Extract provided ::
++++++++++++++++++++

Maybe I'm just a total gripe but does it bother anyone else when people bring their kids to a baby shower that you are hosting? Maybe no one else even does this except people that I know but anytime there's a shower, all the moms bring their daughters. (all ages from babies to teens) I think it's totally rude and NEVEr bring my children to showers because I think they are meant for adults unless it says otherwise on the invitation!
What bothers my MOST about it is that the kids are allowed to help themselves to any of the food AND take it anywhere in the house to eat! I don't allow MY OWN kids to eat anywhere but the kitchen table! I've had so much punch spilled on my carpet by kids at showers! ARG!
Do ya'll think it's okay to bring kids without them being specifically invited?
It's interesting to see how 1/2 of ya'll would just EXPECT the kids to be invitede and the other 1/2 wouldn't bring them without them being specifically invited! I wonder if it makes a difference on how old you are... I didnt go look at everyone's profiles so I have no idea about this, just wondering if it's a difference in generations.

++++++++++++++++++++

Provided data ::
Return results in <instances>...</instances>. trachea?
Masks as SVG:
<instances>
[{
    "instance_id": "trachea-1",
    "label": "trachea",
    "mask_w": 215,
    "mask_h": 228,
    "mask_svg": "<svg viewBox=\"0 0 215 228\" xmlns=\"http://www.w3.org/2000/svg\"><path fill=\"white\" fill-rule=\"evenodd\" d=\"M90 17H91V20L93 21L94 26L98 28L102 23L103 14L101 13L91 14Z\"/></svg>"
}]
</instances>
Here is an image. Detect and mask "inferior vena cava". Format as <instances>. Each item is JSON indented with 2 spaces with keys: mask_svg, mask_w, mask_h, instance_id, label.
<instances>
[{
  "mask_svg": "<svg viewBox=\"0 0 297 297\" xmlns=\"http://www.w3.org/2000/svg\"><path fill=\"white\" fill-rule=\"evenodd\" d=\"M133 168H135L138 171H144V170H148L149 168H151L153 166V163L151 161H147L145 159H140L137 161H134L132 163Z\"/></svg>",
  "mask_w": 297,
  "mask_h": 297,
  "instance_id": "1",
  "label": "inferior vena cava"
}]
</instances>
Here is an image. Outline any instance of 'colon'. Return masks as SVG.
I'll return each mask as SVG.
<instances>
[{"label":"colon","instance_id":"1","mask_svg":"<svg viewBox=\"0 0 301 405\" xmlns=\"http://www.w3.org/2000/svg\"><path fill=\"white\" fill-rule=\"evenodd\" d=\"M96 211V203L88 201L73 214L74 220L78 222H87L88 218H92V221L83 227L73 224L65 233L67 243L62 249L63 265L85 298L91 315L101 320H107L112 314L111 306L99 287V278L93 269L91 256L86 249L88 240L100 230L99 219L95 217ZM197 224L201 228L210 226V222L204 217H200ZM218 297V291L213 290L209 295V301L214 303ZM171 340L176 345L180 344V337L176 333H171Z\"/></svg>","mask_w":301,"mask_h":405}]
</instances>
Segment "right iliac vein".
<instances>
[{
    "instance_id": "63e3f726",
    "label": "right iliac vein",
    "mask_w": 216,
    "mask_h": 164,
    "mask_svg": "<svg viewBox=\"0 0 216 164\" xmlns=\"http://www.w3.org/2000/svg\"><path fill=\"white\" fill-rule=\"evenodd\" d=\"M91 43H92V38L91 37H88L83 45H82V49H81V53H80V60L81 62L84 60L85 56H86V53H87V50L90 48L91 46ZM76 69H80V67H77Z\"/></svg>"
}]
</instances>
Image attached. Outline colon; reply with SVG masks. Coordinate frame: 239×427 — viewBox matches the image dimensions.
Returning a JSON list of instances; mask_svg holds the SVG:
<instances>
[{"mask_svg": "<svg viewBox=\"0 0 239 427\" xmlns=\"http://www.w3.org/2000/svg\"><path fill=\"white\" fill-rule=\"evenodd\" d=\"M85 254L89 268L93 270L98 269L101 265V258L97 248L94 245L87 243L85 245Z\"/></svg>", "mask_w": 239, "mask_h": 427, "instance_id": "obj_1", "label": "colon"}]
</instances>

++++++++++++++++++++

Things to do ::
• 1. In the baby shower post, where does the writer allow their own kids to eat?
• 2. Repeat the stretch of the baby shower post from "Do ya'll think" through "difference in generations.".

Answer list ::
• 1. Only at the kitchen table.

• 2.
Do ya'll think it's okay to bring kids without them being specifically invited?
It's interesting to see how 1/2 of ya'll would just EXPECT the kids to be invitede and the other 1/2 wouldn't bring them without them being specifically invited! I wonder if it makes a difference on how old you are... I didnt go look at everyone's profiles so I have no idea about this, just wondering if it's a difference in generations.